Experts Use Fibre Optic Cable Network To Detect Landslides, Quakes and Fires

Scientists in Austria have developed a way of detecting fires, rockslides and earthquakes by measuring minute changes in the light pulses in fibre optic cable networks caused by shifts in land mass or heat from fires.

Experts at the Technical University (TU) in Graz say the geodynamic measurement method can determine where landslides, earthquakes and even fires are taking place by checking on wavelength changes of light pulses in fibre optic cables.

Public infrastructure and private properties in the Austrian Alps as well as in other regions around the world have been increasingly affected by devastating landslides in recent years as the weather keeps getting more erratic.

In a statement from 12th July obtained by Newsflash, Prof Dr Werner Lienhart – who heads the university’s Institute of Engineering Geodesy and Measurement Systems – said: “Landslides and rockfalls are increasingly becoming a real threat to people and infrastructure in light of the changing climate and the associated changes in soil and rock structure.”

Prof Lienhart emphasised: “The more precise the measurement, the earlier hazards can be detected, and consequently damage can be limited or even avoided altogether.”

The TU Graz researchers’ approach focuses on using existing fibre optic cables to localise and classify environmental events.

Prof Lienhart revealed: “The method can also detect signs of fatigue in infrastructures, fires, leaks or earthquakes.”

The expert added: “All of this can be observed along the entire fibre, not just at individual measuring points.

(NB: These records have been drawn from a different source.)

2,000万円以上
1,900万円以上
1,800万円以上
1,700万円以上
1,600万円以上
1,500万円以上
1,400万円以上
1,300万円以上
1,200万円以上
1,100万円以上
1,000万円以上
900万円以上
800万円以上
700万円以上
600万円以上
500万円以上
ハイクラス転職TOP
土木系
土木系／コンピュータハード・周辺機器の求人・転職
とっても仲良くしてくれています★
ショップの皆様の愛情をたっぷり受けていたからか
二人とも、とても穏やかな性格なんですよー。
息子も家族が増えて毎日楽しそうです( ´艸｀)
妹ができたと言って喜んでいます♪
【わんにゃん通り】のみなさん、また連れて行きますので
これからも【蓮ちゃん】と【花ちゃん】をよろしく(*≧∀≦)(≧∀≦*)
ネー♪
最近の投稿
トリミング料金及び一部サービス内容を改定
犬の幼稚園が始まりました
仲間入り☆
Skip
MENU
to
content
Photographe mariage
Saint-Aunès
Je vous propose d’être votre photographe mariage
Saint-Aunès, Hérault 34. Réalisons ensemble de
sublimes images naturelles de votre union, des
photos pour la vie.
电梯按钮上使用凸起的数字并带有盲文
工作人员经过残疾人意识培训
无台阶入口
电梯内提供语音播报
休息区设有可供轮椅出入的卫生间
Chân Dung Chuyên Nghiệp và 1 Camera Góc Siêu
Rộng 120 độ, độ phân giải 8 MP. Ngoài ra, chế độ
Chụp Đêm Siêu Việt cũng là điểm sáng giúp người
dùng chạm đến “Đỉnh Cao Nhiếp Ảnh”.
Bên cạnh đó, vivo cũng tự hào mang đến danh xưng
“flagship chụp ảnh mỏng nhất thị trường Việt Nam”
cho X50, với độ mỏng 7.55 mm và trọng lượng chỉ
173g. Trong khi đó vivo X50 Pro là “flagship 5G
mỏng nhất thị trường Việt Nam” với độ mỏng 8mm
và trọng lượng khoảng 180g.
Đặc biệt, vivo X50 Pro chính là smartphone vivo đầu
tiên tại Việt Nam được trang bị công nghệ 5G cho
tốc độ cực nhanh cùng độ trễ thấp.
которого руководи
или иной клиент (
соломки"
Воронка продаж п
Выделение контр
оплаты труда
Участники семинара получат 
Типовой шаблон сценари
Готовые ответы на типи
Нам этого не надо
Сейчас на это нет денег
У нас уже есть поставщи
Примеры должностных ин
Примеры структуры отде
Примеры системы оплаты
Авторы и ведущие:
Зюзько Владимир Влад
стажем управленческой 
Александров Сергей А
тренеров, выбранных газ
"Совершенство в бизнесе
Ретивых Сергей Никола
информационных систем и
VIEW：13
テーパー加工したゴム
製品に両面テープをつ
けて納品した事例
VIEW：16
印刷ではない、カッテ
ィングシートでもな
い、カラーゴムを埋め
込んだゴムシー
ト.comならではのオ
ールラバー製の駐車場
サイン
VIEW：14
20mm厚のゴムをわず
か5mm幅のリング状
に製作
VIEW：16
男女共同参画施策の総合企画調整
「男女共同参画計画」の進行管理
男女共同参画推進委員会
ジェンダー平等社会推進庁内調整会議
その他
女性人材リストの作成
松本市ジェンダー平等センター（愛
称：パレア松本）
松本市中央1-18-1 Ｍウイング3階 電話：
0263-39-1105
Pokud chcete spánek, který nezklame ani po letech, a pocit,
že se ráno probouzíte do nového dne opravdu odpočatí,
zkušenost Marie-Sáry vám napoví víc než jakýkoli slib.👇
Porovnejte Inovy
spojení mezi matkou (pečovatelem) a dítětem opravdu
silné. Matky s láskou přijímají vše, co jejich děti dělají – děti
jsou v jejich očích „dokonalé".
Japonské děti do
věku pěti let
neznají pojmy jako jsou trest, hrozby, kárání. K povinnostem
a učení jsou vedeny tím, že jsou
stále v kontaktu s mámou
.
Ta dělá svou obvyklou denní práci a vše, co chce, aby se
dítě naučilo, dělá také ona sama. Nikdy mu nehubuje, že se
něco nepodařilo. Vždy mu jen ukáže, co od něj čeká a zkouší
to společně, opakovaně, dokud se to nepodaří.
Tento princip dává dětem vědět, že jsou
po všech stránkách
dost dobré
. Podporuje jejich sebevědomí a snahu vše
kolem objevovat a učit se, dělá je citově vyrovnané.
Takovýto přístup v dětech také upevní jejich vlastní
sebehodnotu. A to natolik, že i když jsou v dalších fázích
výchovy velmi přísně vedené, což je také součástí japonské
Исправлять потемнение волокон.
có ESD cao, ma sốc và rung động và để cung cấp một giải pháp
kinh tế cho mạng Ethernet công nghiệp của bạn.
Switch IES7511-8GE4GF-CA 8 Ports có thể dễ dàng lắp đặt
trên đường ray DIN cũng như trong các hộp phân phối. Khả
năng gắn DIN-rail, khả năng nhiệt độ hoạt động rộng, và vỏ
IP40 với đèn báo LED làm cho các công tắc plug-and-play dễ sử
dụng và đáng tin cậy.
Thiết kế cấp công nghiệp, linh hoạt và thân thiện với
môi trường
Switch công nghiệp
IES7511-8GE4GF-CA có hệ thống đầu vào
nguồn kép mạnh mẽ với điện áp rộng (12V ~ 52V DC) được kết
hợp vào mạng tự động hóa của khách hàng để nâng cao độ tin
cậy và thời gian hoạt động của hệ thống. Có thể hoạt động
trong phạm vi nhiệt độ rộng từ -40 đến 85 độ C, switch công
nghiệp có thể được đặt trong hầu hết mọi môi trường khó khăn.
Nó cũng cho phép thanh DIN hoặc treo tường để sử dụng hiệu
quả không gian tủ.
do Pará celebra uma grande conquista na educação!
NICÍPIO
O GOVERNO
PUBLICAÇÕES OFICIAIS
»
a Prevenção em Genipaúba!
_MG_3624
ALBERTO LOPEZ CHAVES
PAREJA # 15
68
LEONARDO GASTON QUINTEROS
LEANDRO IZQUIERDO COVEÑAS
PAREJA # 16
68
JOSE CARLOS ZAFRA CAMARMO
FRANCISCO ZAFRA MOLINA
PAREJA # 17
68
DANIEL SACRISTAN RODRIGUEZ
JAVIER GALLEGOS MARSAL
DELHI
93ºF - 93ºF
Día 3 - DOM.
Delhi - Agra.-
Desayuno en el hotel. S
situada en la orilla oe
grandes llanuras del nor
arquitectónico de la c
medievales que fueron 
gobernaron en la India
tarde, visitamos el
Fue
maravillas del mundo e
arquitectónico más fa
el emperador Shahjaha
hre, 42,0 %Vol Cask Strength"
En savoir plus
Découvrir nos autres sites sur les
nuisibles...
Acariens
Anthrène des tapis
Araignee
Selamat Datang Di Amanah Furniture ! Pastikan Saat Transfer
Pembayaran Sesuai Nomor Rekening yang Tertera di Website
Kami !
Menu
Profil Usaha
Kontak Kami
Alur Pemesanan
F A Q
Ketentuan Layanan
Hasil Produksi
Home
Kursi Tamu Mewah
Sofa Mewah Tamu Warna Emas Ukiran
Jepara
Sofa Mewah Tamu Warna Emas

This complete coverage lacking in blind spots represents a unique advantage over conventional measuring methods.”

According to the TU Graz scientists, the technology is already being used to monitor several Austrian tunnels.

They emphasise that the technology can be used in the same way to ensure the safe operation of bridges and other civil infrastructure.

Study leader Prof Lienhart said: “In principle, the measurement method can be applied wherever fibre optic lines are present.”

He explained: “Fibres not used for telecommunications purposes – so-called dark fibres – are suitable for these measurements.

“This is also the case along railway lines or roads that are threatened by falling rocks.”

Prof Lienhart concluded: “An alarm can be triggered immediately if stones have fallen onto the track or roadway.”

Speaking about how the new detection method works, Prof Lienhart said: “The measurements are based on light pulses sent into a spare fibre of the line and are evaluated upon their return.

“Depending on the chosen evaluation method, three effects can be measured: acoustic signals or vibrations, temperature fluctuations, and slow changes in strain.”

The TU Graz expert went on: “When three fibres are available, all three effects can be determined simultaneously. If only one fibre is available, only the monitoring of one effect is possible or the methods have to be alternated.

“One measuring device – the so-called interrogator – covers about 40 kilometres of measurement in both directions, so about 80 kilometres of fibre can be observed per device.”

He explained: “We send light at a certain wavelength into the fibre and analyse the reflected spectrum. When the light pulse returns, it normally has the same wavelength as before.

“When something happens in between, however, non-linear effects occur, which appear as slightly offset wavelengths or intensity variations. Depending on the measurement method, I can use these changes and the runtime of the signal to determine at which point of the measured fibre a vibration, temperature change or strain change has occurred.

“As we have shown in both laboratory and field measurements, the sensitivity of our measurements is in the nanometre range, which means that even the smallest changes can be detected.”

And the researcher added: “To detect an event such as a rockfall or landslide, it does not have to occur in the immediate vicinity of the fibre. Events that happen a few hundred metres away can also be detected.”

Founded in 1811, TU Graz is one of the leading higher research institutions in Austria.

The seven-faculty university has around 3,900 employees and more than 13,000 students.